As much as one hates meeting analysis with anecdote, the reason the public at large is aware of income disparity is that they can see the trappings of ludicrous lucre. The mega yacht industry shows “huge growth,” mansions in Beverly Park are of Gilded Age proportions , and art is trading at record prices. Former professionals are increasingly seeking and getting six figure jobs as managers, and even butlers to the wealthy. A few days after the “top 1%” pieces cited above, the Journal ran a page one story on how “hedge funds moguls…are reshaping the world of wealth.”

Unexpected sources, members of the top 1%, are calling for restraint, fearing a backlash. Stephen Schwarzman, co-founder and CEO of Blackstone Group, commented in a recent Financial Times article ,

America is a place where people like to have the American dream, everybody successful. The middle class in the United States hasn’t done as well over the last 20 years as people at the high end and I think part of the compact in America is everybody has got to do better.

Jeffrey Immelt, the chief executive of General Electric, who made a comparatively modest $3.2 million in 2005, argued that CEO pay, one of the most visible elements of burgeoning income at the top, is out of line:

The key relationship is the one between the CEO and the top 25 managers in the company, because that is the key team. Should the CEO make five times, three times or twice what this group makes? That is debatable, but 20 times is lunacy.

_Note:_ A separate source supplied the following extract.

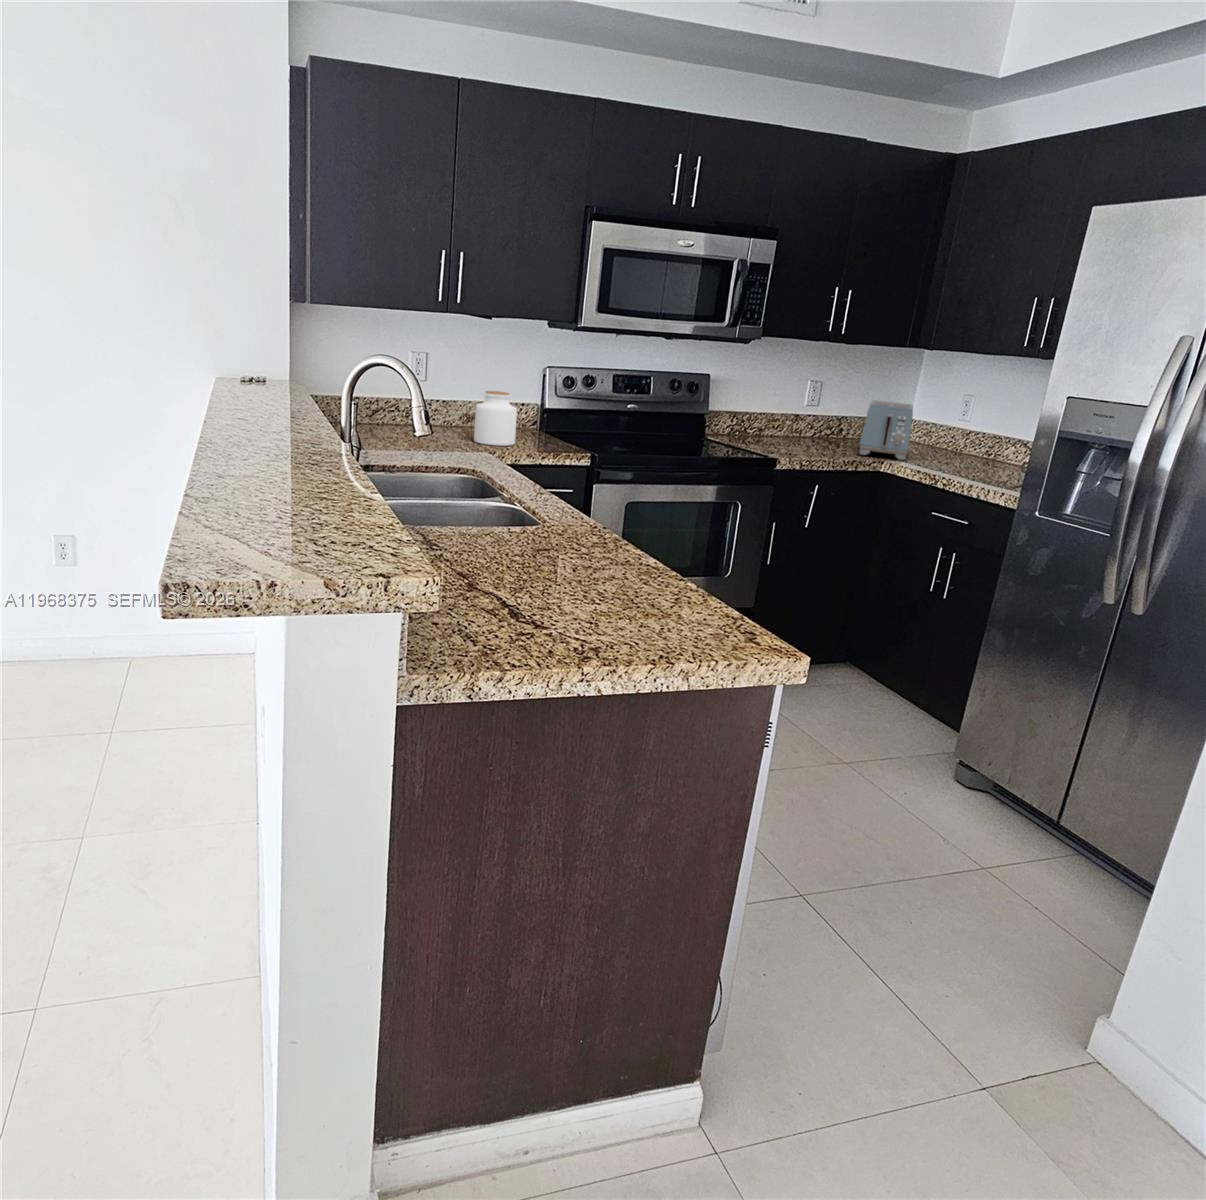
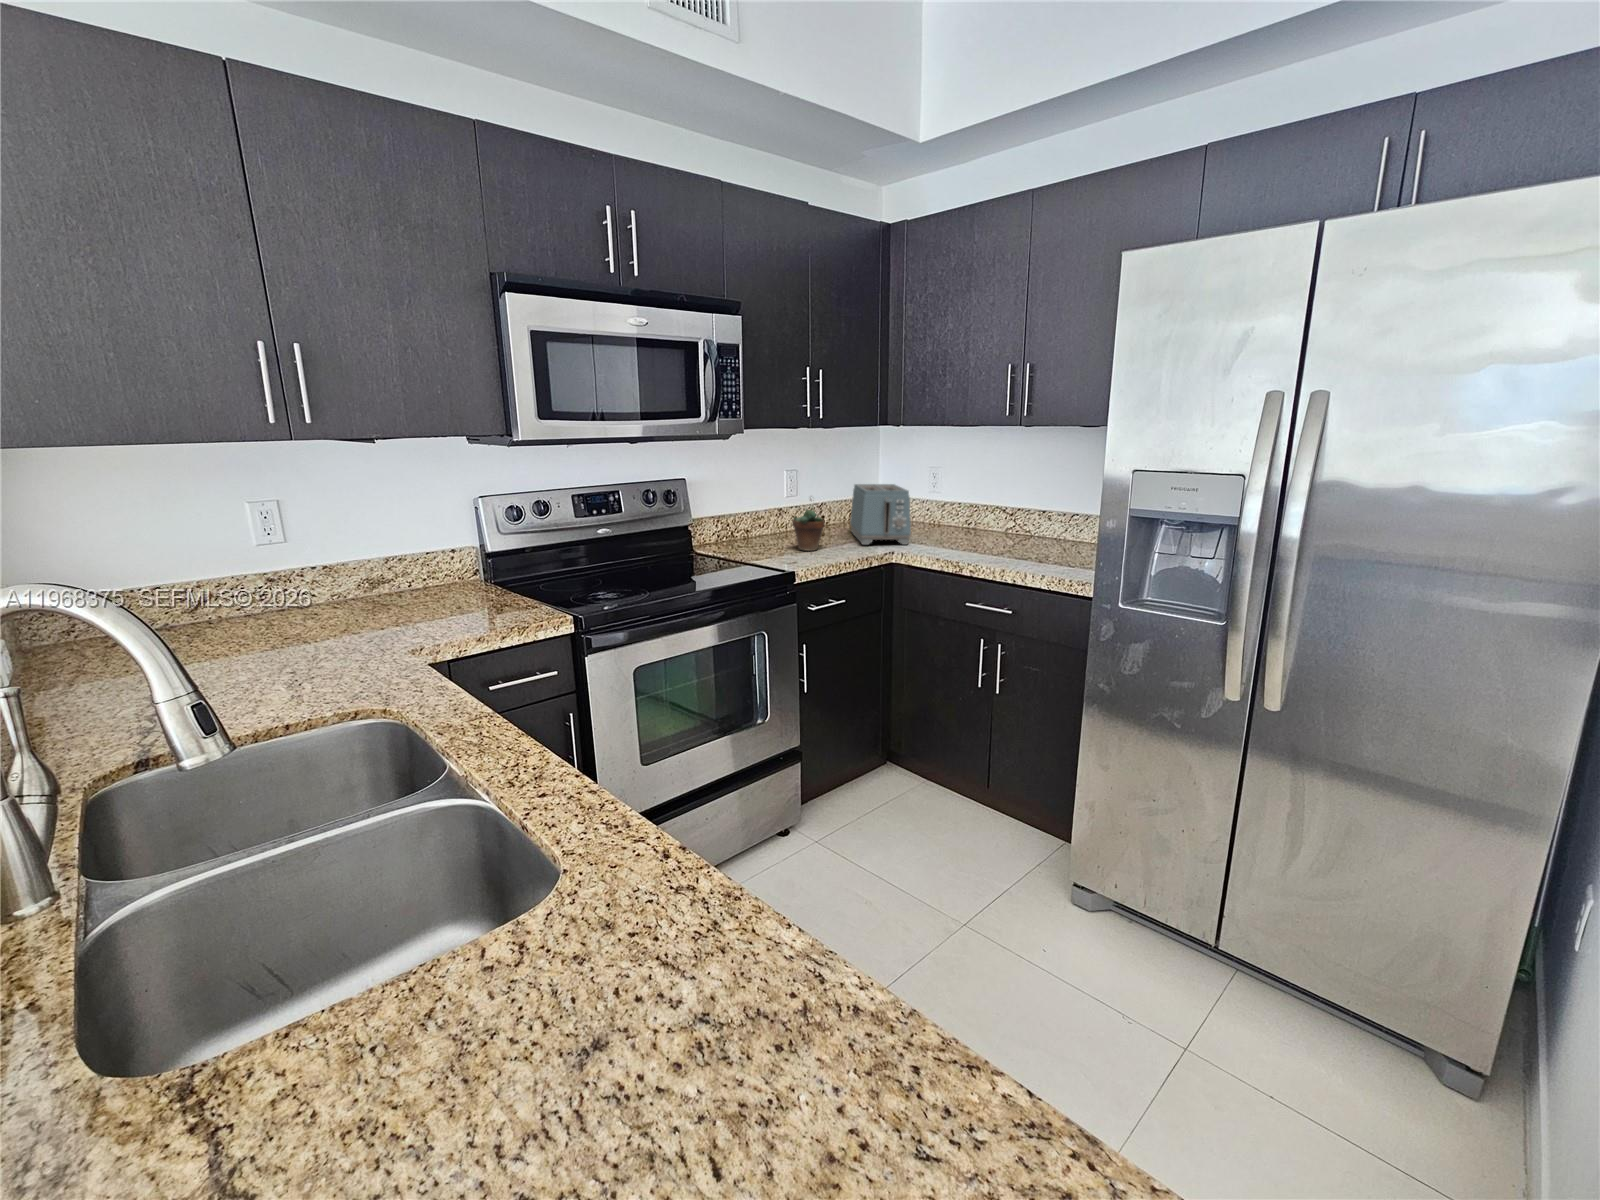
jar: present [474,391,517,446] -> none [375,547,449,629]
succulent plant: none [796,402,827,452] -> present [792,499,825,551]

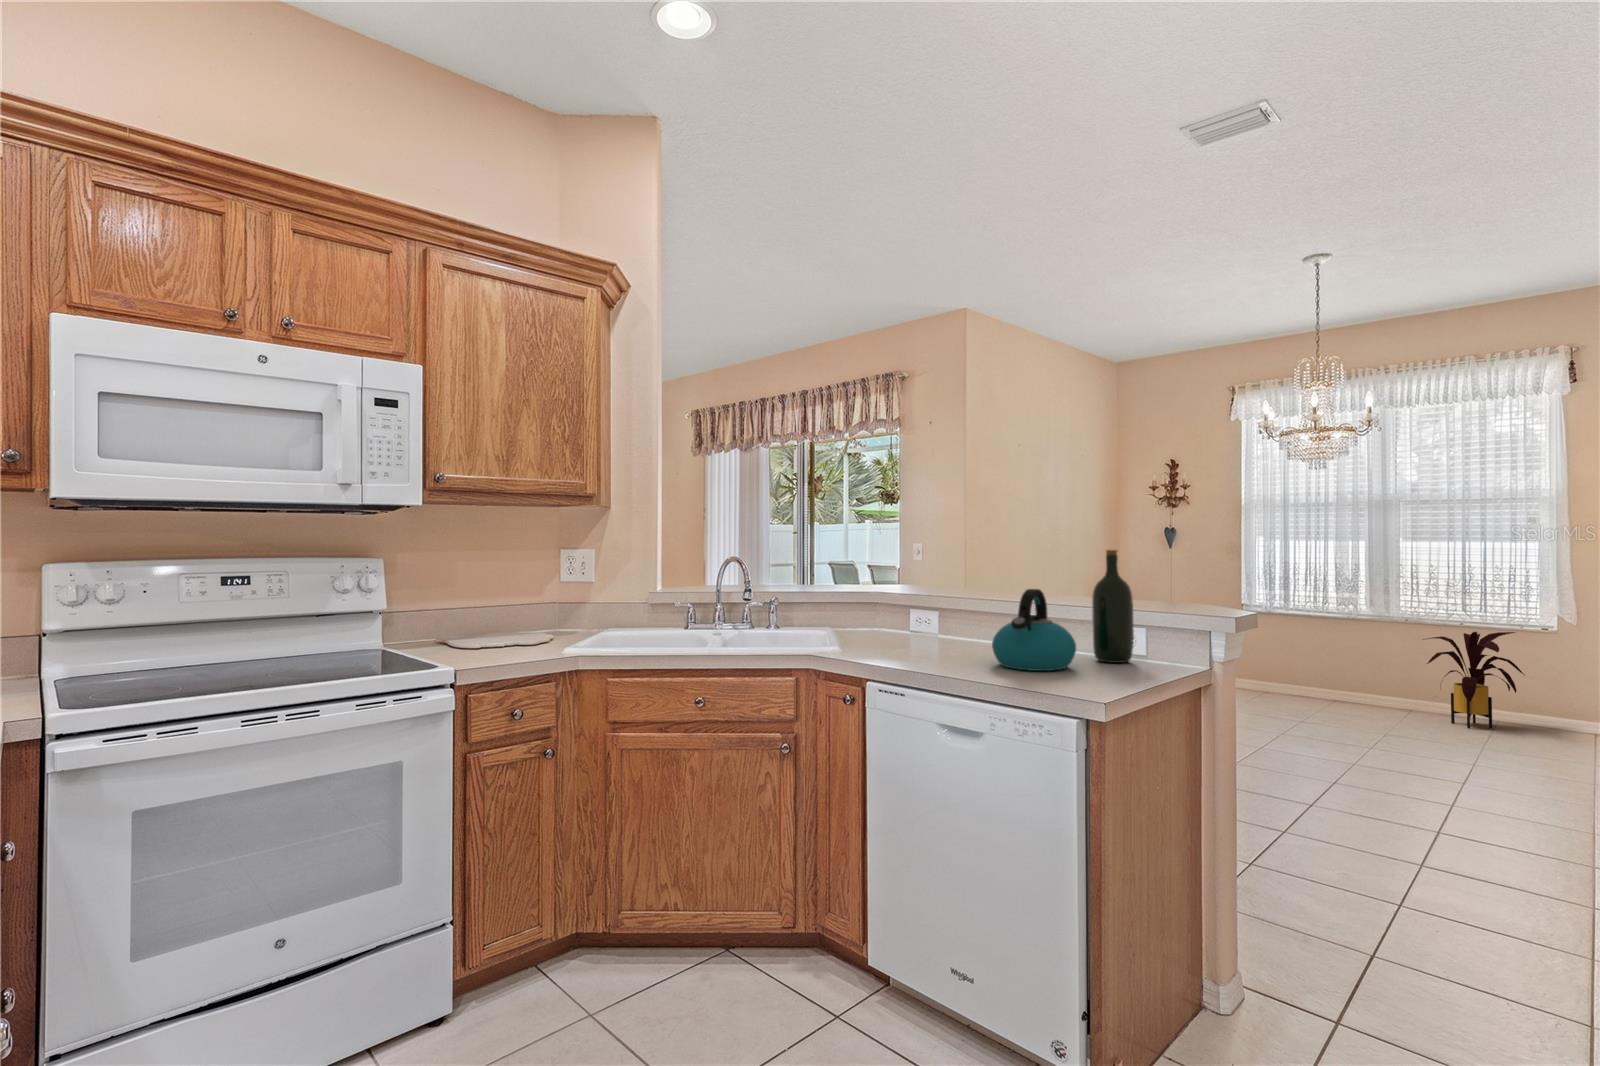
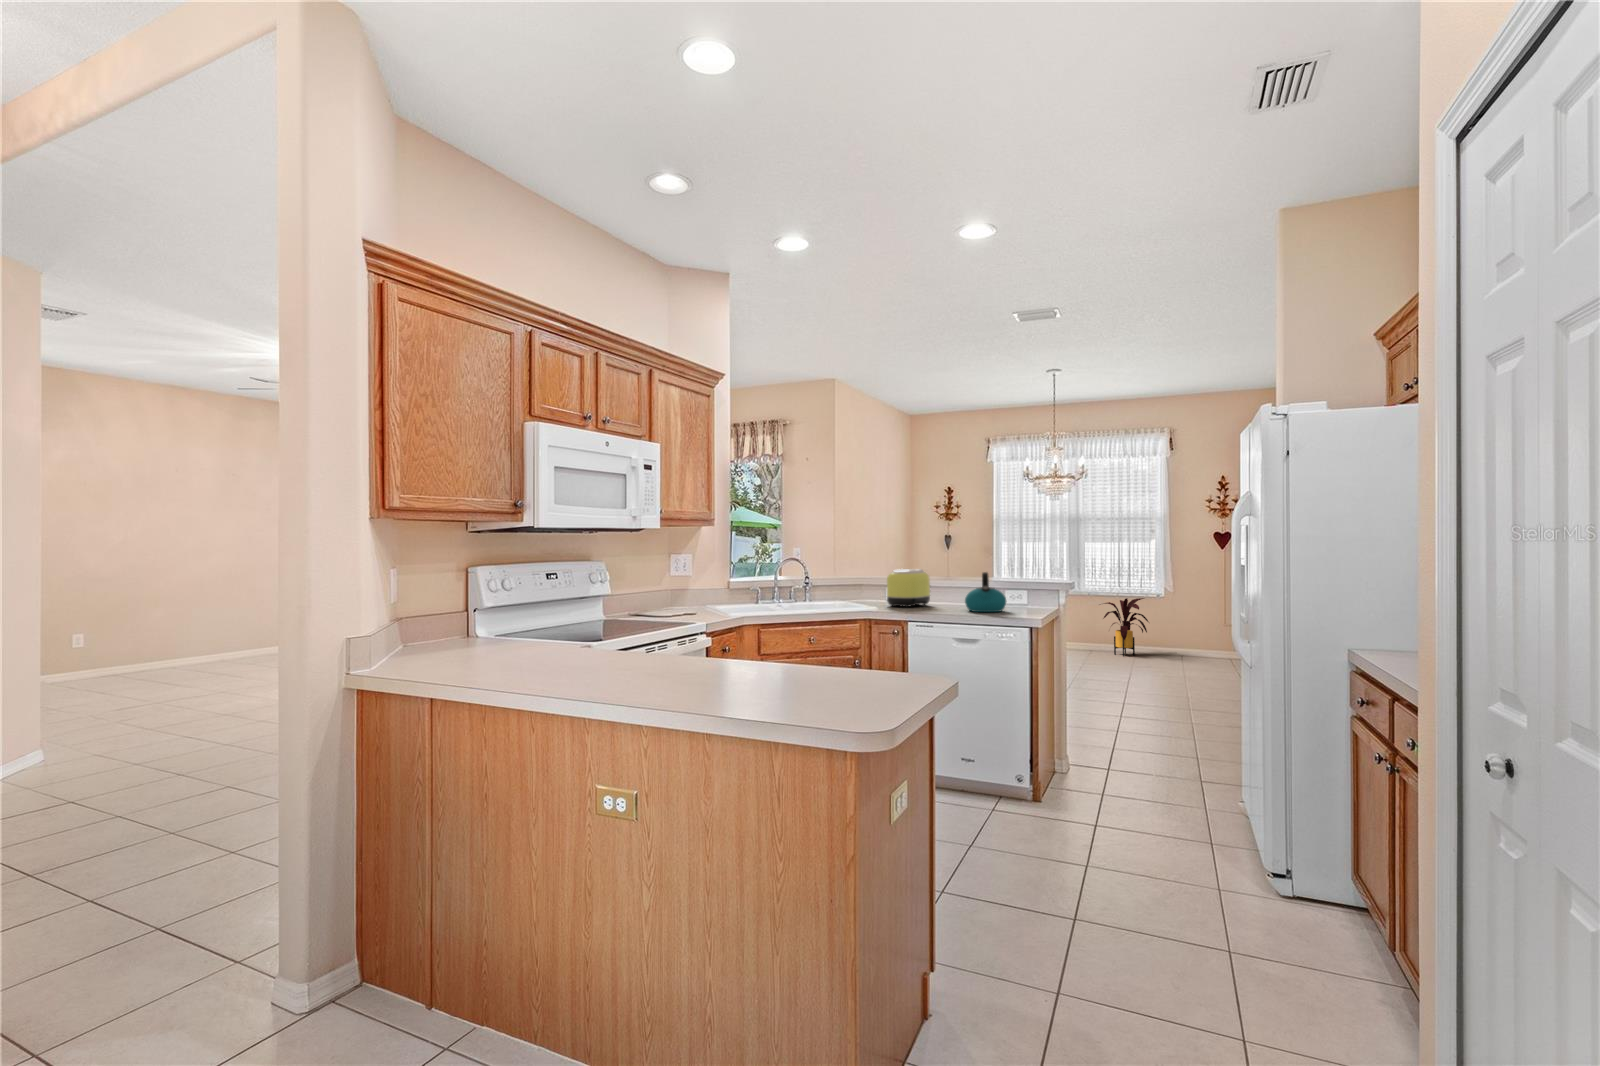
wine bottle: present [1092,550,1134,663] -> none [1005,552,1025,608]
toaster: none [879,579,969,649] -> present [887,569,931,607]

As these comments show, the debate over income disparity in the US has centered on equity, but is still couched in economic terms: is it fair and productive for people to earn such lofty sums?

Interestingly, in the Financial Times, which is unquestionably pro-capitalism, the coverage of income disparity doesn’t focus on just the economic considerations, but also from time to time considers the viewpoint of social psychologists, namely, that a wide gulf between the rich and poor is not only bad for the happiness of all, but also has a negative impact on health. But we’ll explore that in future posts.